Two cell wall proteins are direct targets of GhHOX3

To identify the genes regulated by GhHOX3, digital gene expression tag profiling was performed to compare the transcripts of developing cotton fibre cells of the wild-type and the co-suppression lines, which identified over 300 differentially expressed genes, of which 78 were downregulated in co-suppression lines compared with the wild-type, under a strict screening criteria (Supplementary Data 1 and 2). Among them, the majority were classified into biological processes of cell growth, including cell wall formation, transcriptional regulation, signal transduction and metabolism. We then analysed the expression of these 78 genes in developing fibre cells by quantitative reverse transcription-PCR, which confirmed the downregulation of 76 in the co-suppression and upregulation of 49 out of the 76 in the overexpression lines (Supplementary Fig. 9). In Arabidopsis, the HD-ZIP IV factors bind to the conserved cis-element, L1-box, of target genes18,19. Of the 49 genes selected, 18 contain at least one L1-box in their promoters (Supplementary Table 4), indicating that they could serve as targets of GhHOX3.
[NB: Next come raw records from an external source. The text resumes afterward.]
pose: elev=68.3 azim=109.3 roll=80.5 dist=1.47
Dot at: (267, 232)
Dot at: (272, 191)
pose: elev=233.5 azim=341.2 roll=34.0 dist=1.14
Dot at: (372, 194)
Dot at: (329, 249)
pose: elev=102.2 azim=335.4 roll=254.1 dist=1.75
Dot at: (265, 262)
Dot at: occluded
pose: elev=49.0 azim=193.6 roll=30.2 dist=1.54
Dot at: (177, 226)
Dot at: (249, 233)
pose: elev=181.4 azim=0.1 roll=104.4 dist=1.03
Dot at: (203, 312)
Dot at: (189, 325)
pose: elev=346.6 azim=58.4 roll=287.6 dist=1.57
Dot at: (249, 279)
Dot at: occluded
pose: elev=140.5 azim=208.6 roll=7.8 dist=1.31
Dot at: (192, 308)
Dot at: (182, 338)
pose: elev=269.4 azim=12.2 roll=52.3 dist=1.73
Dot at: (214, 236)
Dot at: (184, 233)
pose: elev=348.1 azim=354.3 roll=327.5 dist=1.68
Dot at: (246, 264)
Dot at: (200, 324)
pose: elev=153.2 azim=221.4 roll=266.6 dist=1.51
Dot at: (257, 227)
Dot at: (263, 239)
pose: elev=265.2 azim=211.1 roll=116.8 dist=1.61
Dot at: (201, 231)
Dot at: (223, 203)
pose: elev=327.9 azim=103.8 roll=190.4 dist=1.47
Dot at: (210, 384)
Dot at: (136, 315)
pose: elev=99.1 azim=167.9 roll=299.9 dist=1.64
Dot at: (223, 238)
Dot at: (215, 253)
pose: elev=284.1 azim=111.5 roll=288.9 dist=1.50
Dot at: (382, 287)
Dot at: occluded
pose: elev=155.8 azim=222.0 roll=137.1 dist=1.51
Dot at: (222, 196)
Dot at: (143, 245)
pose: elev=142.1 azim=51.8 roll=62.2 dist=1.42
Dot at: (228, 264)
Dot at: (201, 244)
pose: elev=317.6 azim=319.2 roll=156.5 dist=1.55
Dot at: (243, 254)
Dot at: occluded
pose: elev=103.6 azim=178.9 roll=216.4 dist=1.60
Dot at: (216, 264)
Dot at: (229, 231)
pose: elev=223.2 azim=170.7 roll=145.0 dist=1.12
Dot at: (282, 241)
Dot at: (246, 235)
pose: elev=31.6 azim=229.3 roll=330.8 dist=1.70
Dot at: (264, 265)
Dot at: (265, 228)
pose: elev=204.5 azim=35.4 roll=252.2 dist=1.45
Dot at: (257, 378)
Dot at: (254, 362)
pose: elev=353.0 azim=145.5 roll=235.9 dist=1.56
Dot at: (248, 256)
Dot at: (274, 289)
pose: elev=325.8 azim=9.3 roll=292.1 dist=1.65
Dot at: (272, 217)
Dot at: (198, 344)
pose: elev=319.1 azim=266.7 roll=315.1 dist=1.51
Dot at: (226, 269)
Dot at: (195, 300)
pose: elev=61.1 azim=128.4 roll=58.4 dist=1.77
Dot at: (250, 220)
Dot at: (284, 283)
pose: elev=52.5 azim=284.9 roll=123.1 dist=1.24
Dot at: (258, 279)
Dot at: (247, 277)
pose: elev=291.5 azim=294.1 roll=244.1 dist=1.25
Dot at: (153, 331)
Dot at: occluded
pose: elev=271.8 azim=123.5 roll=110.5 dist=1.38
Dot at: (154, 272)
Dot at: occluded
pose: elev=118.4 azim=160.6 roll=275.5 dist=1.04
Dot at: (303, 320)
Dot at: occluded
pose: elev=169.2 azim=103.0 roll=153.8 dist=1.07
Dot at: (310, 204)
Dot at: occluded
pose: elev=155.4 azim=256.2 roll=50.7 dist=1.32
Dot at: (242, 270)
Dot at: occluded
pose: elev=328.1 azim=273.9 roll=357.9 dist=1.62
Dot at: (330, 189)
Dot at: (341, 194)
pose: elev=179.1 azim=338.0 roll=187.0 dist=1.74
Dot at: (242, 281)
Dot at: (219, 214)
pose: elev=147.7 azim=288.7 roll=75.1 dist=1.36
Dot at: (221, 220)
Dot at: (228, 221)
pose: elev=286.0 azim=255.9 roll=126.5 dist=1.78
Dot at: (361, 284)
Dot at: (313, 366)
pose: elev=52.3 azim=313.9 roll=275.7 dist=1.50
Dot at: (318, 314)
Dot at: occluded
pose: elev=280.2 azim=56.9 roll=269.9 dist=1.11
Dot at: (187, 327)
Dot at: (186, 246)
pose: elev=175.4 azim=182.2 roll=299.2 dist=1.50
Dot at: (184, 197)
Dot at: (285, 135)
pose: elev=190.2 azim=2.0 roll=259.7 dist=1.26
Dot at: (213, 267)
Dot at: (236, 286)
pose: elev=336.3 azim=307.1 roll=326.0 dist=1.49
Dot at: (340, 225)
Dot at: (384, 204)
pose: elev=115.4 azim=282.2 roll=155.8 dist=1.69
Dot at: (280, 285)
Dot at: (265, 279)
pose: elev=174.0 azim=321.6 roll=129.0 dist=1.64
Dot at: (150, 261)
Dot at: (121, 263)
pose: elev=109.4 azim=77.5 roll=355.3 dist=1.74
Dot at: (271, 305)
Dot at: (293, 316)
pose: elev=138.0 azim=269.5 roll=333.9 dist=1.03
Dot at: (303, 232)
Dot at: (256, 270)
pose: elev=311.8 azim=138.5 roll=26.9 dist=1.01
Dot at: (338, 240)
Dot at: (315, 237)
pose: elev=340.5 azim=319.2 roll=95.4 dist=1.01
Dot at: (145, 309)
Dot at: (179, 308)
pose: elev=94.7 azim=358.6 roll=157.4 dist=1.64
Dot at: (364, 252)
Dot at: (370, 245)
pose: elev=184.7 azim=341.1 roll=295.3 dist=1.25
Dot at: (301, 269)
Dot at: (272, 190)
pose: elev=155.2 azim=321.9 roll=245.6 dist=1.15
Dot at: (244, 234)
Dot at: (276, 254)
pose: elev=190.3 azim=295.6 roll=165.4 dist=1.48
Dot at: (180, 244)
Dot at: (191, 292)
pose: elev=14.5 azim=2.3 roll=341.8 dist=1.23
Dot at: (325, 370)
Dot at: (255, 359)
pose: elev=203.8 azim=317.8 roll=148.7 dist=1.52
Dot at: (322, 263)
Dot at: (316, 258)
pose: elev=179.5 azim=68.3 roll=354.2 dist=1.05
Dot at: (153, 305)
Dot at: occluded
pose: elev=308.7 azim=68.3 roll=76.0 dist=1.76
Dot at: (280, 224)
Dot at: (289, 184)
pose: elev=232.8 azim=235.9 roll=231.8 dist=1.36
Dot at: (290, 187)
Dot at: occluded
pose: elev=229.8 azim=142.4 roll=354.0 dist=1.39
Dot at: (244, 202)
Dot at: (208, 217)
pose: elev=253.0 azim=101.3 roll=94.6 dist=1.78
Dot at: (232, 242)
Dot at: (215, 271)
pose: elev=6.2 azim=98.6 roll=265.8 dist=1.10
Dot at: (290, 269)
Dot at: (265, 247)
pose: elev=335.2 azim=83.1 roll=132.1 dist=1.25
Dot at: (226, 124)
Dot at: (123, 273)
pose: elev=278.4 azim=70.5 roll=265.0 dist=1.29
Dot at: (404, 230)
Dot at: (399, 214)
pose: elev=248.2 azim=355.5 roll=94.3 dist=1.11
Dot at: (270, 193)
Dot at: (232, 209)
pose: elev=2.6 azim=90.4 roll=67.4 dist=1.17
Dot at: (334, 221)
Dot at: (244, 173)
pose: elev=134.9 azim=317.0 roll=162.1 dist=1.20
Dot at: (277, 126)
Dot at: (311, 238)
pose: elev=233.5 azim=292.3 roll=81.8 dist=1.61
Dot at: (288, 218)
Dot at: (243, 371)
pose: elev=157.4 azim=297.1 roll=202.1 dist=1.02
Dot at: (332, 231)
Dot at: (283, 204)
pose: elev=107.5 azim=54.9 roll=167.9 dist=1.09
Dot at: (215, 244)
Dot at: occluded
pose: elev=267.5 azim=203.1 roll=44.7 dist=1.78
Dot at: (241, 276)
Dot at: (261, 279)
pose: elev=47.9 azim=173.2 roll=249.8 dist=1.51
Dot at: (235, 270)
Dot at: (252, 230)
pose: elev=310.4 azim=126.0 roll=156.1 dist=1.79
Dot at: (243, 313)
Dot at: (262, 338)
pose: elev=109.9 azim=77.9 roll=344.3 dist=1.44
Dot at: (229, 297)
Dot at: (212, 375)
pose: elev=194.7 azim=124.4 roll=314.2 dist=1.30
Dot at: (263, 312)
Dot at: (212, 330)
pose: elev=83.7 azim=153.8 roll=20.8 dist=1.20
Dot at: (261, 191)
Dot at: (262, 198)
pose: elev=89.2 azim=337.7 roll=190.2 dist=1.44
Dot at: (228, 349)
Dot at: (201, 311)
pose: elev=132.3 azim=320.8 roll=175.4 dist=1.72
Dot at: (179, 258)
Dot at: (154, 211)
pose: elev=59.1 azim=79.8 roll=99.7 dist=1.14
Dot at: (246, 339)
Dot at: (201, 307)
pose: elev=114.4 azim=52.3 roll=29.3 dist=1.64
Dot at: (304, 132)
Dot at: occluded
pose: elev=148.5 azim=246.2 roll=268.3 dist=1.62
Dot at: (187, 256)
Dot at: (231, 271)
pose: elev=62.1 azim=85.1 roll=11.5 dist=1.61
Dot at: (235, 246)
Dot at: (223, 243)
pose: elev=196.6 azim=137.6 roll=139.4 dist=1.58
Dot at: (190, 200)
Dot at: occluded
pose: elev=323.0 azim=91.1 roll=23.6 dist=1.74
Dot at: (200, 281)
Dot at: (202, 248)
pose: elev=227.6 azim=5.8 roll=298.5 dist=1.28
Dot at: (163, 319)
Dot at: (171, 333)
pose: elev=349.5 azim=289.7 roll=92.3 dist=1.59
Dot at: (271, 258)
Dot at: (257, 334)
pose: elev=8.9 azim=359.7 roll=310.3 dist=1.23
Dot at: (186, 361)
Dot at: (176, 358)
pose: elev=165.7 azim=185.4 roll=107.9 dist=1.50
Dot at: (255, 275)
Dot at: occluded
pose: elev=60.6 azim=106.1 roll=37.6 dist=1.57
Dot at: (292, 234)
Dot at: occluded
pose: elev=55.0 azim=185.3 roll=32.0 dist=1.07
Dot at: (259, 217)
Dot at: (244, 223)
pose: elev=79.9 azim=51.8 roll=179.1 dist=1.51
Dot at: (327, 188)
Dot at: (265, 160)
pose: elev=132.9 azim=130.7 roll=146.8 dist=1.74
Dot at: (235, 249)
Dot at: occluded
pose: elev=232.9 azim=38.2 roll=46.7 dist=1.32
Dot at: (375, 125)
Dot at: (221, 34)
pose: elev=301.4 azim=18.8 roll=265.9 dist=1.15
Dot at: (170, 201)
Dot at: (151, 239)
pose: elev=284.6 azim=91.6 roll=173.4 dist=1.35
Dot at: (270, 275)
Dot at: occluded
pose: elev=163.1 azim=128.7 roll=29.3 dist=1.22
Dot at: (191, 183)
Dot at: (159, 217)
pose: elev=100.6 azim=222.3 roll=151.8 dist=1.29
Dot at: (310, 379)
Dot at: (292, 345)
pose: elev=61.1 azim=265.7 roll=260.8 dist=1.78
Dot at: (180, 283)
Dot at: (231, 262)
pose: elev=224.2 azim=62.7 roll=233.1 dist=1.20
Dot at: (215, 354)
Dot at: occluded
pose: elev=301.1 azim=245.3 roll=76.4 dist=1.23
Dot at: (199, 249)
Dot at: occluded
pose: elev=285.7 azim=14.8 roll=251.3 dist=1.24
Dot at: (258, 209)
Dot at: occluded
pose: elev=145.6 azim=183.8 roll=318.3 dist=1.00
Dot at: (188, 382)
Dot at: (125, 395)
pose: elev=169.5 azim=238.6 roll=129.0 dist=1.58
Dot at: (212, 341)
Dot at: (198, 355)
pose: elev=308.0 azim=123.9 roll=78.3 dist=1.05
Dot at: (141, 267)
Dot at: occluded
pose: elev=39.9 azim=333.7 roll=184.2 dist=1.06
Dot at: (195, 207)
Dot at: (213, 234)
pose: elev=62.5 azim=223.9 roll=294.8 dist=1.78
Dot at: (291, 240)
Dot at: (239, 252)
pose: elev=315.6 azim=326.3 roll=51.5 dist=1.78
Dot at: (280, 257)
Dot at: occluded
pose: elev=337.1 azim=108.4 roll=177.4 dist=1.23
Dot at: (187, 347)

Putative targets of GhHOX3 included two cell wall protein genes, GhRDL1 and GhEXPA1. GhRDL1 has been shown to interact with GhEXPA1, an α-expansin that functions in wall loosening and cell expansion9. We previously showed that the GhRDL1 promoter contains an L1-box and could be activated by cotton HOX3 in transgenic Arabidopsis14. Interestingly, the GhEXPA1 promoter also contains an L1-box. We found that the expression levels of both GhRDL1 and GhEXPA1 followed the change of GhHOX3 expression: significantly downregulated in GhHOX3-silenced but upregulated in overexpressed lines (Fig. 2a–d). Electrophoretic mobility shift assays (EMSA) showed that GhHOX3 bound to the intact but not the mutated L1-box, from both promoters (Fig. 2e–g). This result was confirmed by yeast one-hybrid assay (Fig. 2h).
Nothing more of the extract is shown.